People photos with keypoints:
§ §
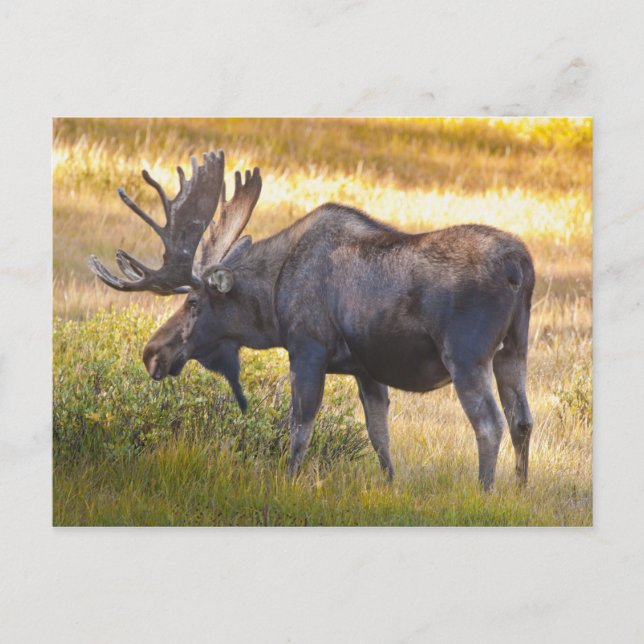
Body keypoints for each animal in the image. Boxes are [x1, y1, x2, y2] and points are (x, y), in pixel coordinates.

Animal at [89, 150, 535, 490]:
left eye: (195, 302)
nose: (152, 352)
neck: (272, 302)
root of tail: (522, 266)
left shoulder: (307, 349)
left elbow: (299, 428)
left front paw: (288, 481)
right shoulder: (366, 369)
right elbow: (379, 436)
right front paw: (390, 485)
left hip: (466, 355)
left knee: (490, 423)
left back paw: (485, 491)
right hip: (513, 349)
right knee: (522, 420)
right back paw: (519, 489)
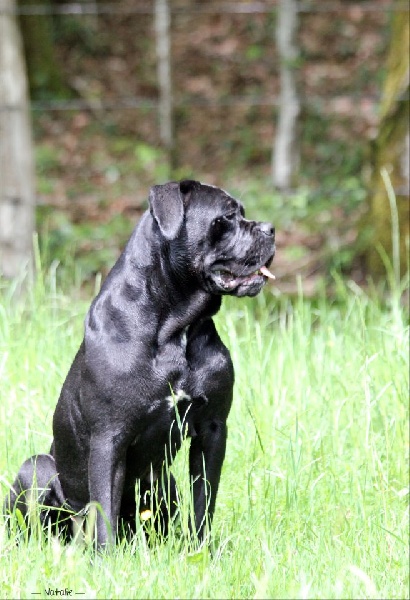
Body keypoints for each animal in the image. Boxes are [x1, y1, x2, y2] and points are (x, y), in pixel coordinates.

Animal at [4, 180, 276, 548]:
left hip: (164, 483)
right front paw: (106, 558)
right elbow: (104, 508)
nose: (270, 229)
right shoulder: (109, 437)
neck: (176, 328)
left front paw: (203, 549)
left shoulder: (213, 428)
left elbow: (204, 500)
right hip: (36, 468)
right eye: (226, 217)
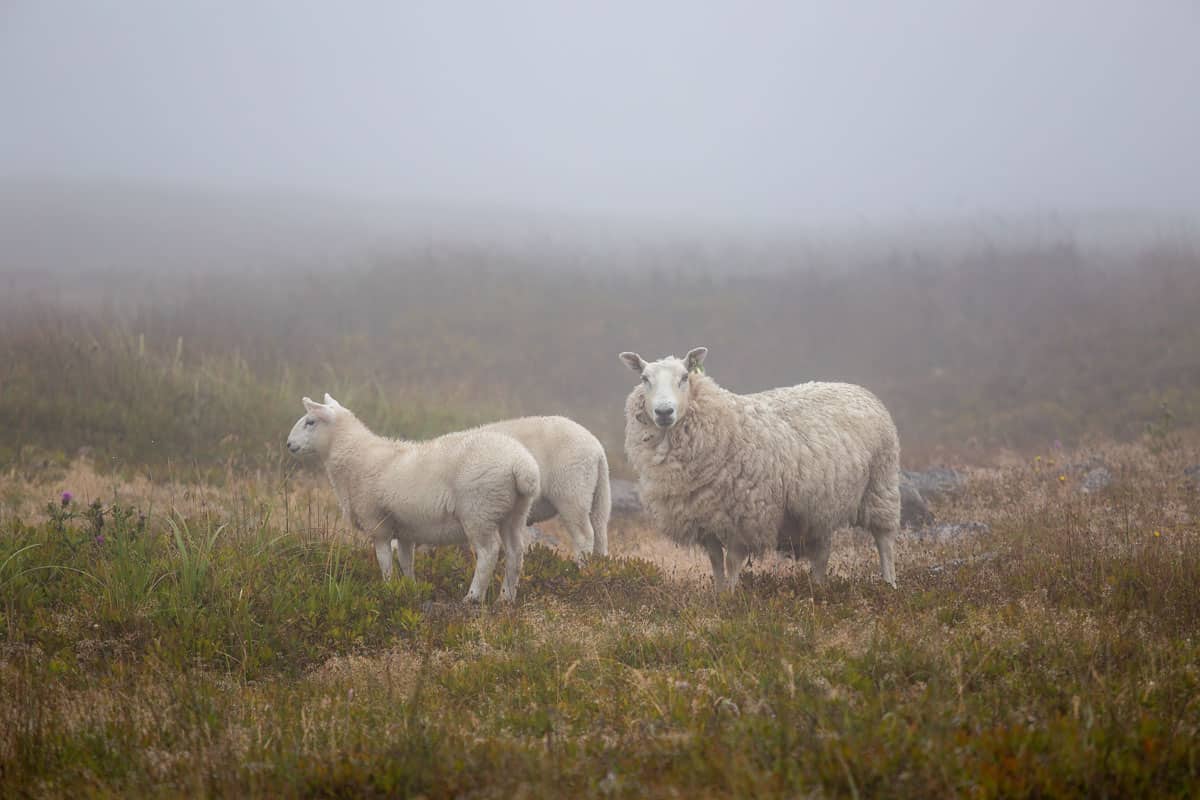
§ §
- Exercise description: Please output the lines of the records above from the one with "left hip: (164, 483)" through the last, exactly as they appear and with both ends included; skip any pictures and add nothing.

- Written answer:
left hip: (164, 483)
right front paw: (106, 558)
right elbow: (104, 508)
nose: (270, 229)
right shoulder: (109, 437)
neck: (176, 328)
left front paw: (203, 549)
left shoulder: (213, 428)
left elbow: (204, 500)
right hip: (36, 468)
right eye: (226, 217)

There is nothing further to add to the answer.